Many people in and outside of the industry feel illegal medication is a big problem in the sport. How can we possibly clean things up? Currently, the individual racing commissions license trainers (and drivers) and the license permits the individual to participate in the sport in the state. Unless the track specifically rules a trainer off; a trainer is allowed to enter horses at the track, assuming the track is not publicly owned in which case, good luck trying to exclude someone licensed. Even when privately operated, you can expect an excluded individual to head into court seeking to be reinstated. When it comes to the racing commission suspending a trainer, it goes almost without saying that the trainer will ask for a stay and failing to obtain a stay, they head to the courts to delay the implementation of a suspension. Even when suspended, there is a good chance a beard will be training the stable.

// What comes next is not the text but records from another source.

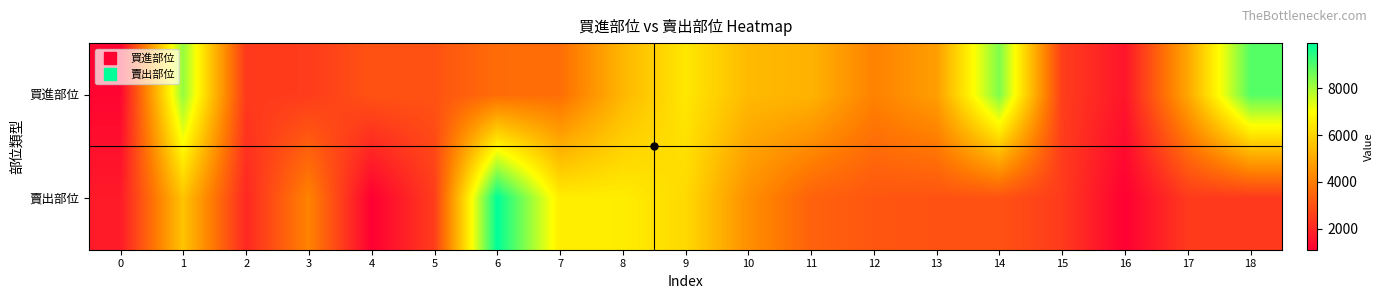

What is the difference between the highest and lowest values at 2?

410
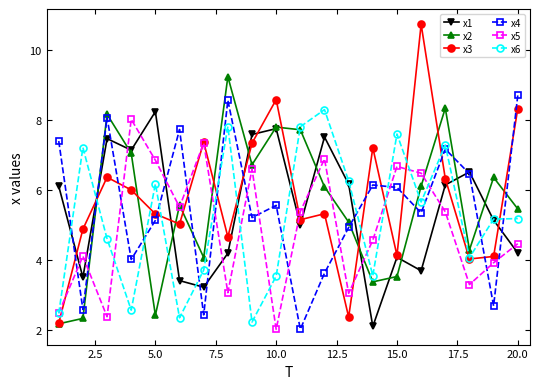

What is the minimum value shown in the chart?

2.0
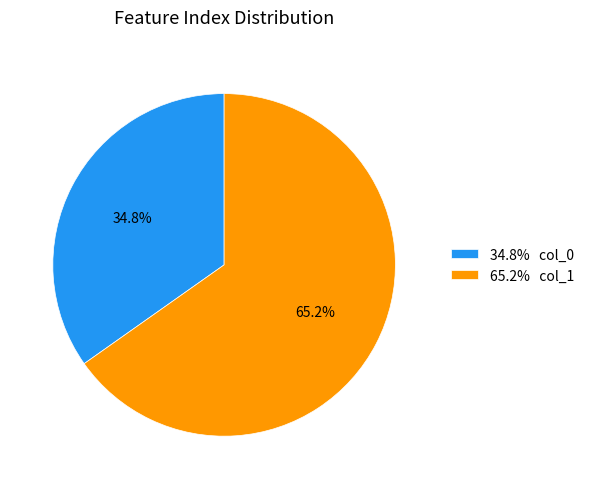

To the nearest percent, what is the average slice percentage?

50%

What if we changed the way things worked? A license by a racing commission to train makes you eligible to be hired by a racetrack, it does not guarantee you the right to participate in racing in the state. Sample Track decides it wants to hire fifty trainers for their upcoming race meet as contractors. Each prospective contract trainer would be interviewed as if being hired for a job and will provide their schedule of training fees. With this information and a review of a trainer's fines and suspension list, Sample Track will hire the trainers they want to hire for the year as contractors. Those contract trainers will be the only ones eligible to enter horses in overnight and late closing events. Part of the contract a trainer would sign is a provision that if a medication positive comes up the track has the right to dismiss them. A contract for the current racing season does not guarantee a trainer will be hired for the following year. The racing commission will still continue to issue fines and suspensions.

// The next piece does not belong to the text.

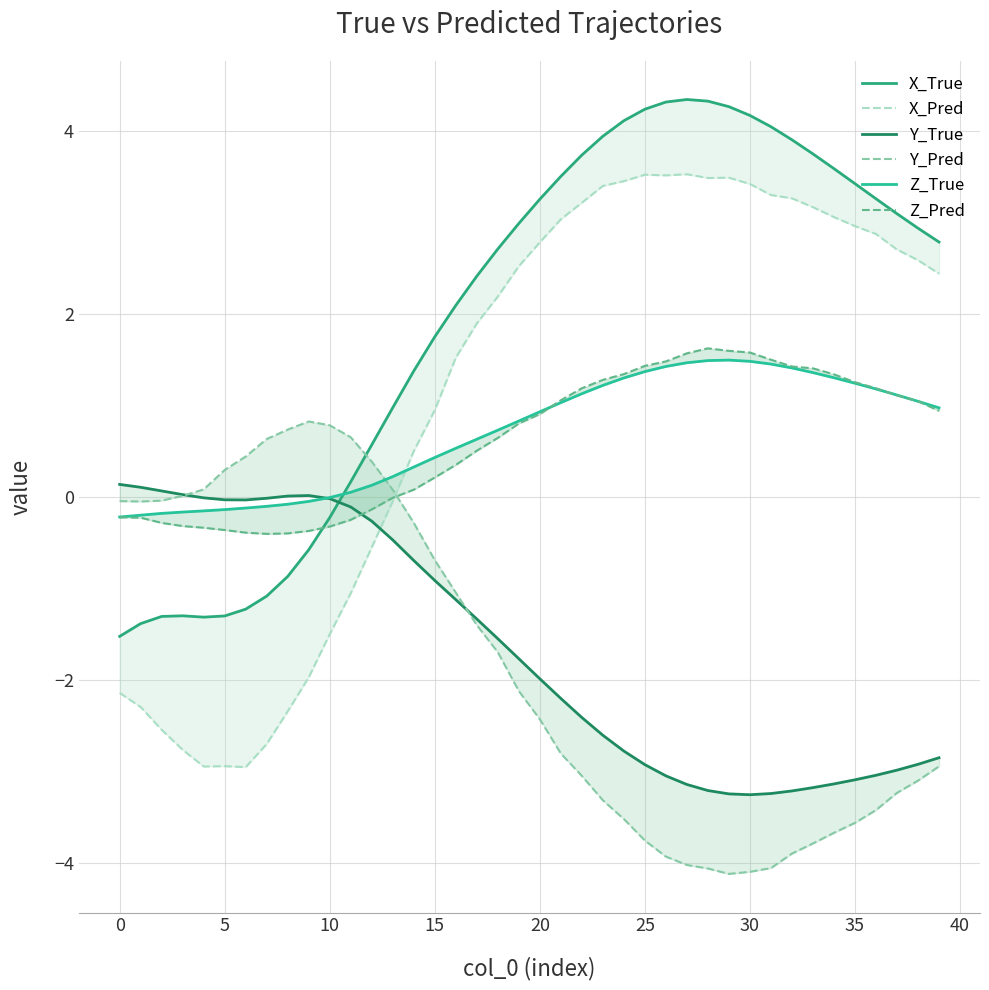

True or false: Y_True has more than 1 interior local peaks.

False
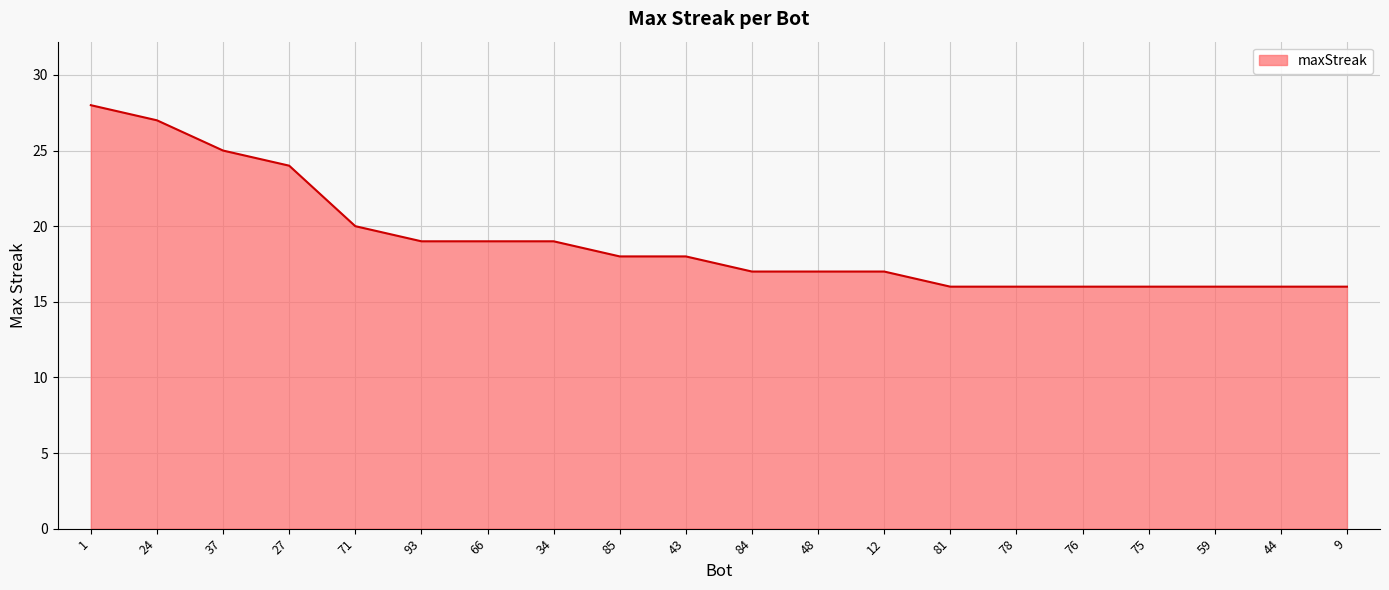

Where does the data first go above 18?

1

If an owner wishes to race at Sample Track, they must select one of the approved contract trainers and no one else. If a horse comes from Another Track and was trained by an unapproved trainer, the horse would have to be under the control of an approved trainer at least two weeks before starting in a race. An owner not satisfied with a particular trainer for a horse? They are free to move the horse to another approved trainer. For every horse started by an approved trainer, the track will pay the trainer the paddock fee. At the end of each month, a copy of the bill being sent to the owner will be sent to the track for review to ensure the trainer is charging the quoted rates. If a trainer does come up with a drug positive, the track will have the right to fire the contract trainer at which time an owner would have to choose another approved trainer or race elsewhere.

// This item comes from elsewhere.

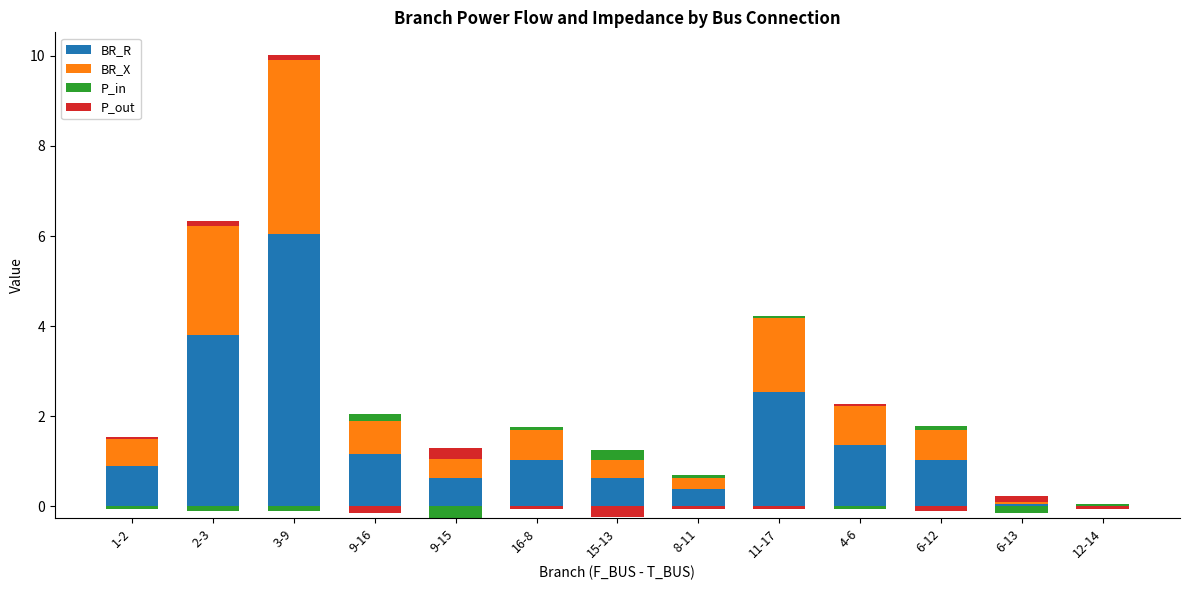

At 6-12, list the series in order from largest to smallest.

BR_R, BR_X, P_in, P_out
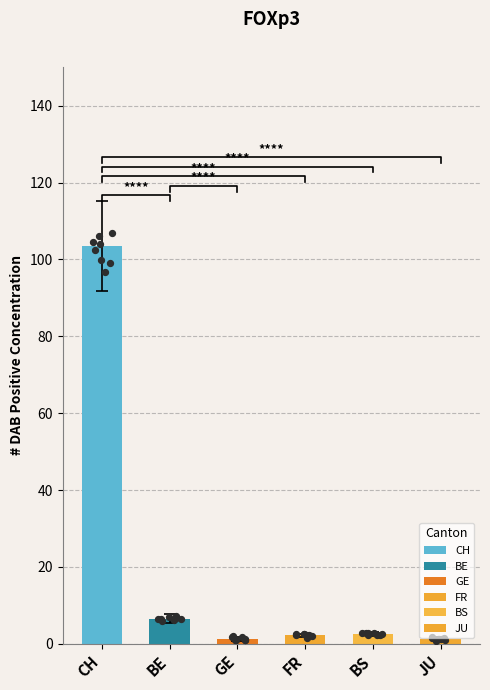

Is the value of BS at 27 greater than the value of GE at 35?

No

For early closing and stakes races, other trainers will be allowed to enter horses into those races but a horse being trained by an approved trainer may not be transferred to an unapproved trainer for the particular event.
The advantage of this system is a trainer will think twice before using illegal medications on their horses as the contract they sign may get them fired. If fired under the terms of the contract, the trainer does not have the right to appeal to the racing commission or the courts for a delay in their firing and since owners will be able to transfer their horses to an approved trainer, the chances of a beard being used is greatly reduced.
Once the trainer situation is straightened out, a similar process can be implemented for drivers; needing to be approved by the track before participating there But that is a topic for another day.
Tioga Downs has indicated that they will be retaining the same takeout rates from last year. To know one's surprise, Vernon Downs has not agreed to the same takeout reduction Tioga implemented last year.